I think Henry, Bergkamp, Adams, Lauren – I forget many at the moment, but they all could do it. You see Lee Dixon now a lot for example. When you work at my level, you work with a lot of talented players and they are very intelligent, so that means they can play a part in the game after their career too. Whether they want to go into it or not, is a difficult question. Then you see people like Kanu, Vieira, Edu who all want to make a difference through their charity work. They realise they can have a big influence today, when before these players couldn’t. That’s because firstly they are known world-wide, they have a global reach. Secondly they have the financial resources not to work any more, which is new for this generation. The Patrick Vieira generation is maybe the first which can live without any further income for the rest of their lives. I see Lilian Thuram for example does a lot of charity work. They can use their time now to dedicate it to good causes, and that’s absolutely fantastic, because it’s very powerful.
Why do you think Fifa is keen to keep football as apolitical as possible?
I think it’s a good idea at the start, because once a Prime Minister becomes involved in Fifa, once the World Cup draw is made, he will interfere because he’ll want to do well for his country. So it’s better not to be influenced by any country. It has to go on like that, to be completely neutral and keep making the right decisions. You also want to defend human rights through football, and to do that you have to be neutral and not have politics involved.
Is it more difficult to keep politics out though?
Yes, it’s more difficult because there is a huge interest in football all over the world.
Politics has always played a part in football though. As long ago as 1919 Arsenal were using politics to their advantage to gain promotion under Henry Norris.
That’s influence. Political influence, which has always played a big part in the game, but I feel we have to keep it out as much as possible. Football has to make neutral decisions based on strict rules. One of the problems in the modern world is that these football organisations are now challenged in civil courts and human rights courts. That is the biggest danger nowadays, that everything can be challenged in the courts.
How will football be able to implement their own laws within EU law then?

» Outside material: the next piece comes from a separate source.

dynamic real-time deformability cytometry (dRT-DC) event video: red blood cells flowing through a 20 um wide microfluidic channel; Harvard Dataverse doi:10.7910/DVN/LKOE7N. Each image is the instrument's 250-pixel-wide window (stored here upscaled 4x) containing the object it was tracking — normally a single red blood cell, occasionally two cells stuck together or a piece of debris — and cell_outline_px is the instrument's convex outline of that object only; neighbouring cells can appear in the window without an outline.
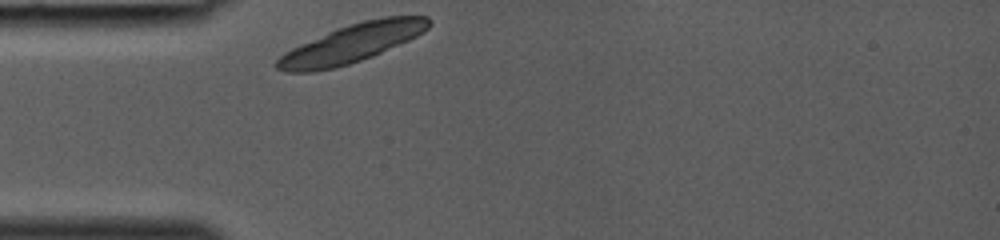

I will give you a concrete example. When Marseille was kicked out of the Champions League by Uefa - in 1993 I think - they challenged the decision straight away in a tribunal in Zurich, and won the case on the same day. So they were told they could not be kicked out. Then Uefa called the French government and said ‘if you don’t accept our decision, we will kick the French national team out of the next European Championship’. So then the Prime Minister called the President of Marseille and said ‘you will accept the decision.’ That could not happen today, because even that decision would be challenged in the courts. So that has changed, and on that front Uefa and Fifa have lost power, so you can challenge their decisions much more easily. But when you subscribe to Uefa, you sign that you accept their rules. Of course this can still be challenged in the courts though.
Read the interview with the boss and more in the latest edition
Finally, do you trust politicians to make decisions that will affect the game over here? Safe standing is the subject of political debate again and is likely to be decided at a political, rather than FA, level for example.
Well I think politicians have done well on this aspect, the security side, of football. You need proper policing and security in the stadiums. Sometimes though this can take a little of the charm away from the game, but you also have to put yourself in the politicians’ position. We live in a 100 per cent secure society – nobody accepts any risk any more because people are sued if anything happens. They are more cautious because of it, which you can understand.